One of the worst features of this poorly-configured regulatory regime is you have to get these permits and licenses from state government and local government.

Problem is, many county and/or city governments prohibit California medical marijuana cultivation and dispensing.

Worse yet, the Medical Marijuana Regulation and Safety Act affirms that local governments can completely prohibit medical marijuana growing and retailing.

Prop. 215 was concise and simple, but the new law is confusing and dumb.

For example, it allows California medical marijuana patients to grow marijuana, but every household is restricted to 100 square feet total garden space, no matter how many medical marijuana patients live in that household.

That amount of space isn’t enough for a serious California medical marijuana grower, especially if you’re doing motherplants, growing several marijuana strains at the same time, breeding marijuana seeds, going for Sea of Green or SCROG, etc.

On the other hand, if you want more than 100 square feet of grow space, the new law allows you a max of 500 feet of marijuana grow op space if you’re a licensed caregiver for four patients.

If you want to grow California medical marijuana for sale, you have to procure a state sales license, and you also have to pay for mandatory lab testing and labeling for your buds.

The new California medical marijuana laws add expense and hassle at every step in the process.
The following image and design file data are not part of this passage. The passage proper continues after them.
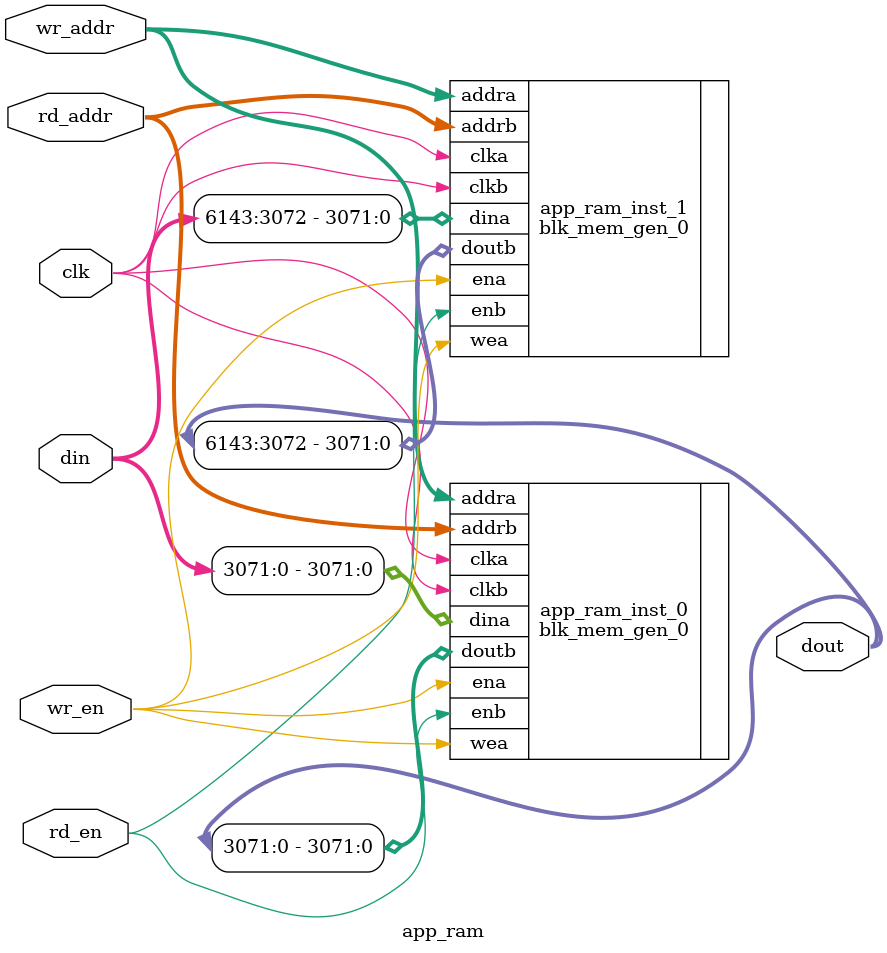
<source format=v>
`timescale 1ns / 1ps


module app_ram (
    input wire clk,
    input wire [384*16-1:0] din,
    input wire wr_en,
    input wire [6:0] wr_addr,
    input wire rd_en,
    input wire [6:0] rd_addr,
    output wire [384*16-1:0] dout
);

  // Instantiate two block RAM modules for application RAM
  blk_mem_gen_0 app_ram_inst_0 (
      .clka (clk),              // Clock input for write port
      .ena  (wr_en),            // Enable signal for write port
      .wea  (wr_en),            // Write enable for write port
      .addra(wr_addr),          // Write address
      .dina (din[16*192-1:0]),  // Data input for write port
      .clkb (clk),              // Clock input for read port
      .enb  (rd_en),            // Enable signal for read port
      .addrb(rd_addr),          // Read address
      .doutb(dout[16*192-1:0])  // Data output for read port
  );

  blk_mem_gen_0 app_ram_inst_1 (
      .clka (clk),                   // Clock input for write port
      .ena  (wr_en),                 // Enable signal for write port
      .wea  (wr_en),                 // Write enable for write port
      .addra(wr_addr),               // Write address
      .dina (din[16*384-1:16*192]),  // Data input for write port
      .clkb (clk),                   // Clock input for read port
      .enb  (rd_en),                 // Enable signal for read port
      .addrb(rd_addr),               // Read address
      .doutb(dout[16*384-1:16*192])  // Data output for read port
  );
endmodule

</source>
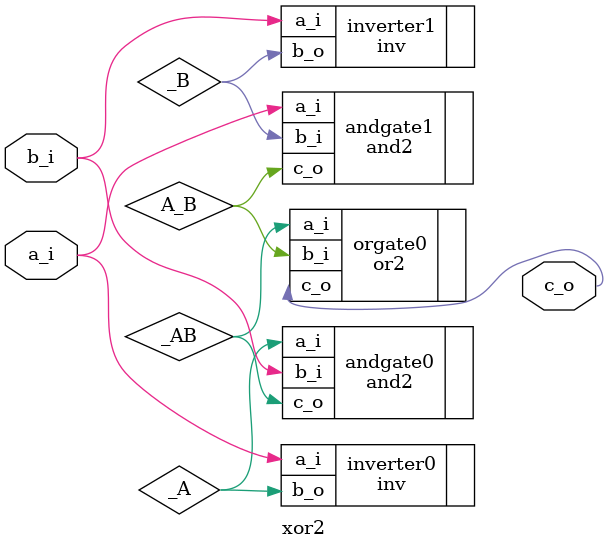
<source format=sv>
module xor2
  (input [0:0] a_i
  ,input [0:0] b_i
  ,output [0:0] c_o);

   // Implement a Two-Input Exclusive OR Module (xor2). For full credit you
   // must use the three following modules provided:
   // 
   // Two-Input And Gate:
   // 
   // module and2
   //   (input [0:0] a_i
   //   ,input [0:0] b_i
   //   ,output [0:0] c_o);
   //
   // 
   // Two-Input Or Gate:
   // 
   // module or2
   //   (input [0:0] a_i
   //   ,input [0:0] b_i
   //   ,output [0:0] c_o);
   //
   // Inverter:
   // 
   // module inv
   // (input [0:0] a_i
   // ,output [0:0] b_o);
   //
   // For more information see the the provided_modules directory.
   //
   // Using any behavioral verilog operators will yield zero points
   // for code correctness (but not affect your demonstration grade).
   // You may use assign, instantiate modules, and declare wires.
   //
   // The Truth Table of the xor2 module is as follows:
   // 
   // For simplicity, A = a_i, B = b_i,, C = c_o
   //
   // A | B | C
   // 0 | 0 | 0
   // 0 | 1 | 1
   // 1 | 0 | 1
   // 0 | 1 | 0
   // 
   // Your code here:
   wire A_B;
   wire _AB;
   wire _A;
   wire _B;
   inv inverter0 (.a_i(a_i), .b_o(_A));
   inv inverter1 (.a_i(b_i), .b_o(_B));
   and2 andgate0 (.a_i(_A), .b_i(b_i), .c_o(_AB));
   and2 andgate1 (.a_i(a_i), .b_i(_B), .c_o(A_B));
   or2 orgate0 (.a_i(_AB), .b_i(A_B), .c_o(c_o));
   //(a_i&~b_i)|(~a_i&b_i);

endmodule

</source>
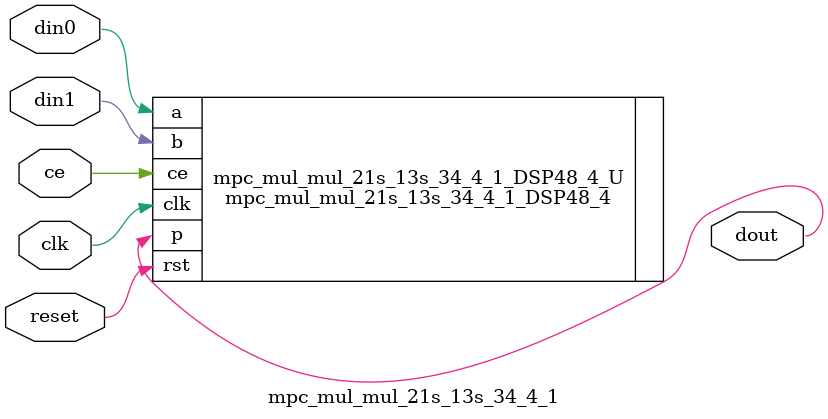
<source format=v>
module mpc_mul_mul_21s_13s_34_4_1(
    clk,
    reset,
    ce,
    din0,
    din1,
    dout);

parameter ID = 32'd1;
parameter NUM_STAGE = 32'd1;
parameter din0_WIDTH = 32'd1;
parameter din1_WIDTH = 32'd1;
parameter dout_WIDTH = 32'd1;
input clk;
input reset;
input ce;
input[din0_WIDTH - 1:0] din0;
input[din1_WIDTH - 1:0] din1;
output[dout_WIDTH - 1:0] dout;



mpc_mul_mul_21s_13s_34_4_1_DSP48_4 mpc_mul_mul_21s_13s_34_4_1_DSP48_4_U(
    .clk( clk ),
    .rst( reset ),
    .ce( ce ),
    .a( din0 ),
    .b( din1 ),
    .p( dout ));

endmodule

</source>
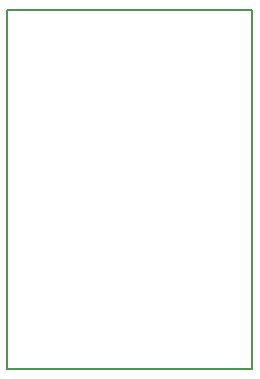
<source format=gbo>
G04 MADE WITH FRITZING*
G04 WWW.FRITZING.ORG*
G04 DOUBLE SIDED*
G04 HOLES PLATED*
G04 CONTOUR ON CENTER OF CONTOUR VECTOR*
%ASAXBY*%
%FSLAX23Y23*%
%MOIN*%
%OFA0B0*%
%SFA1.0B1.0*%
%ADD10R,0.824504X1.203810X0.808504X1.187810*%
%ADD11C,0.008000*%
%LNSILK0*%
G90*
G70*
G54D11*
X4Y1200D02*
X821Y1200D01*
X821Y4D01*
X4Y4D01*
X4Y1200D01*
D02*
G04 End of Silk0*
M02*
</source>
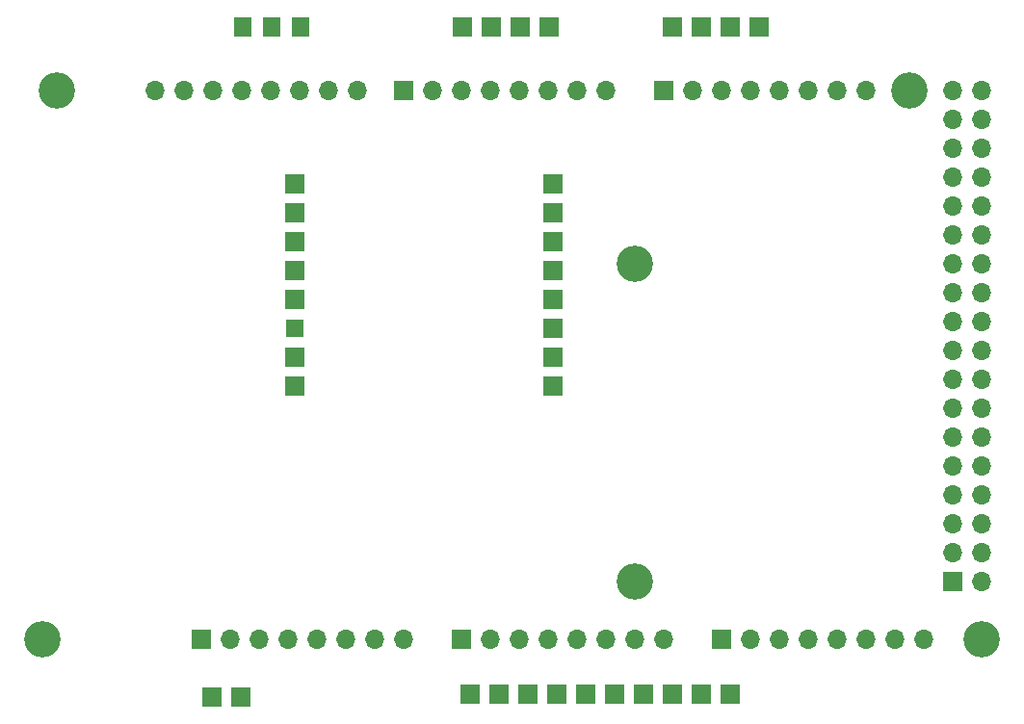
<source format=gbr>
%TF.GenerationSoftware,KiCad,Pcbnew,(6.0.7)*%
%TF.CreationDate,2022-09-07T14:49:01+09:00*%
%TF.ProjectId,jonseol2,6a6f6e73-656f-46c3-922e-6b696361645f,rev?*%
%TF.SameCoordinates,Original*%
%TF.FileFunction,Soldermask,Top*%
%TF.FilePolarity,Negative*%
%FSLAX46Y46*%
G04 Gerber Fmt 4.6, Leading zero omitted, Abs format (unit mm)*
G04 Created by KiCad (PCBNEW (6.0.7)) date 2022-09-07 14:49:01*
%MOMM*%
%LPD*%
G01*
G04 APERTURE LIST*
%ADD10R,1.700000X1.700000*%
%ADD11R,1.524000X1.700000*%
%ADD12O,1.700000X1.700000*%
%ADD13C,3.200000*%
%ADD14R,1.524000X1.524000*%
G04 APERTURE END LIST*
D10*
%TO.C,R1*%
X151562000Y-102286000D03*
X154102000Y-102286000D03*
X156642000Y-102286000D03*
X159182000Y-102286000D03*
X161722000Y-102286000D03*
X164262000Y-102286000D03*
X166802000Y-102286000D03*
X169342000Y-102286000D03*
X171882000Y-102286000D03*
X174422000Y-102286000D03*
%TD*%
%TO.C,Display1*%
X169285000Y-43644000D03*
X171825000Y-43644000D03*
X174365000Y-43644000D03*
X176905000Y-43644000D03*
%TD*%
%TO.C,U1*%
X150895000Y-43644000D03*
X153435000Y-43644000D03*
X155975000Y-43644000D03*
X158515000Y-43644000D03*
%TD*%
D11*
%TO.C,B1*%
X131555000Y-43644000D03*
X134095000Y-43644000D03*
X136635000Y-43644000D03*
%TD*%
D10*
%TO.C,J4*%
X193980000Y-92380000D03*
D12*
X196520000Y-92380000D03*
X193980000Y-89840000D03*
X196520000Y-89840000D03*
X193980000Y-87300000D03*
X196520000Y-87300000D03*
X193980000Y-84760000D03*
X196520000Y-84760000D03*
X193980000Y-82220000D03*
X196520000Y-82220000D03*
X193980000Y-79680000D03*
X196520000Y-79680000D03*
X193980000Y-77140000D03*
X196520000Y-77140000D03*
X193980000Y-74600000D03*
X196520000Y-74600000D03*
X193980000Y-72060000D03*
X196520000Y-72060000D03*
X193980000Y-69520000D03*
X196520000Y-69520000D03*
X193980000Y-66980000D03*
X196520000Y-66980000D03*
X193980000Y-64440000D03*
X196520000Y-64440000D03*
X193980000Y-61900000D03*
X196520000Y-61900000D03*
X193980000Y-59360000D03*
X196520000Y-59360000D03*
X193980000Y-56820000D03*
X196520000Y-56820000D03*
X193980000Y-54280000D03*
X196520000Y-54280000D03*
X193980000Y-51740000D03*
X196520000Y-51740000D03*
X193980000Y-49200000D03*
X196520000Y-49200000D03*
%TD*%
D10*
%TO.C,J1*%
X127940000Y-97460000D03*
D12*
X130480000Y-97460000D03*
X133020000Y-97460000D03*
X135560000Y-97460000D03*
X138100000Y-97460000D03*
X140640000Y-97460000D03*
X143180000Y-97460000D03*
X145720000Y-97460000D03*
%TD*%
D10*
%TO.C,J2*%
X150800000Y-97460000D03*
D12*
X153340000Y-97460000D03*
X155880000Y-97460000D03*
X158420000Y-97460000D03*
X160960000Y-97460000D03*
X163500000Y-97460000D03*
X166040000Y-97460000D03*
X168580000Y-97460000D03*
%TD*%
D10*
%TO.C,J3*%
X173660000Y-97460000D03*
D12*
X176200000Y-97460000D03*
X178740000Y-97460000D03*
X181280000Y-97460000D03*
X183820000Y-97460000D03*
X186360000Y-97460000D03*
X188900000Y-97460000D03*
X191440000Y-97460000D03*
%TD*%
%TO.C,J5*%
X123876000Y-49200000D03*
X126416000Y-49200000D03*
X128956000Y-49200000D03*
X131496000Y-49200000D03*
X134036000Y-49200000D03*
X136576000Y-49200000D03*
X139116000Y-49200000D03*
X141656000Y-49200000D03*
%TD*%
D10*
%TO.C,J6*%
X145720000Y-49200000D03*
D12*
X148260000Y-49200000D03*
X150800000Y-49200000D03*
X153340000Y-49200000D03*
X155880000Y-49200000D03*
X158420000Y-49200000D03*
X160960000Y-49200000D03*
X163500000Y-49200000D03*
%TD*%
D10*
%TO.C,J7*%
X168580000Y-49200000D03*
D12*
X171120000Y-49200000D03*
X173660000Y-49200000D03*
X176200000Y-49200000D03*
X178740000Y-49200000D03*
X181280000Y-49200000D03*
X183820000Y-49200000D03*
X186360000Y-49200000D03*
%TD*%
D13*
%TO.C,MH6*%
X196520000Y-97460000D03*
%TD*%
%TO.C,MH1*%
X115240000Y-49200000D03*
%TD*%
D10*
%TO.C,*%
X128890000Y-102566000D03*
%TD*%
%TO.C,E1*%
X158815000Y-57475000D03*
X158815000Y-60015000D03*
X158815000Y-62555000D03*
X158815000Y-65095000D03*
X158815000Y-67635000D03*
X158815000Y-70175000D03*
X158815000Y-72715000D03*
X158815000Y-75255000D03*
X136175000Y-75255000D03*
X136175000Y-72715000D03*
D14*
X136175000Y-70175000D03*
D10*
X136175000Y-67635000D03*
X136175000Y-65095000D03*
X136175000Y-62555000D03*
X136175000Y-60015000D03*
X136175000Y-57475000D03*
%TD*%
D13*
%TO.C,MH2*%
X113970000Y-97460000D03*
%TD*%
%TO.C,MH3*%
X166040000Y-64440000D03*
%TD*%
D10*
%TO.C,*%
X131430000Y-102566000D03*
%TD*%
D13*
%TO.C,MH4*%
X166040000Y-92380000D03*
%TD*%
%TO.C,MH5*%
X190170000Y-49200000D03*
%TD*%
M02*

</source>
From finding a doctor to give you a California medical marijuana recommendation, to getting licenses from state and local government, to paying for bud testing, to the licensing categories that block you from growing, processing, transporting, and selling cannabis all by yourself, to the added taxes that the Act authorizes…the cost of marijuana production will go up, and so will the retail cost of marijuana.

Not only that, as soon as the Medical Marijuana Regulation and Safety Act is fully implemented, if you grow marijuana in violation of the Act, you’re at risk of incurring severe financial and criminal penalties.

Simply put, the Act makes things worse for home marijuana growers than they’ve ever been since Prop. 215 passed in 1996.

If you don’t have a government license to grow, and if you do anything other than grow a few personal marijuana plants in your 100 square foot grow op space, you’re breaking the law.

It’s very sad to see who supports the new California medical marijuana laws.

You’ve got Harborside Health Center, police organizations, drug warriors, and some large-scale marijuana growers supporting this latest example of how governments step in to ruin the  California medical marijuana free market, harming small-scale growers and marijuana providers in favor of big-money interests.

Some California medical marijuana growers are counting on possible voter approval of California recreational marijuana legalization in 2016, but as you can read in this article, that “legalization” is itself likely to have a massive amount of government interference.

One of my California medical marijuana grower friends puts it this way:

“We’ve had a good life since 1996, but bad people have taken away Prop. 215. I’m going to double my garden size, increase my grow op security, and grow as much as I can as fast as I can, because who knows what the future holds for us now that they’ve passed these new laws.”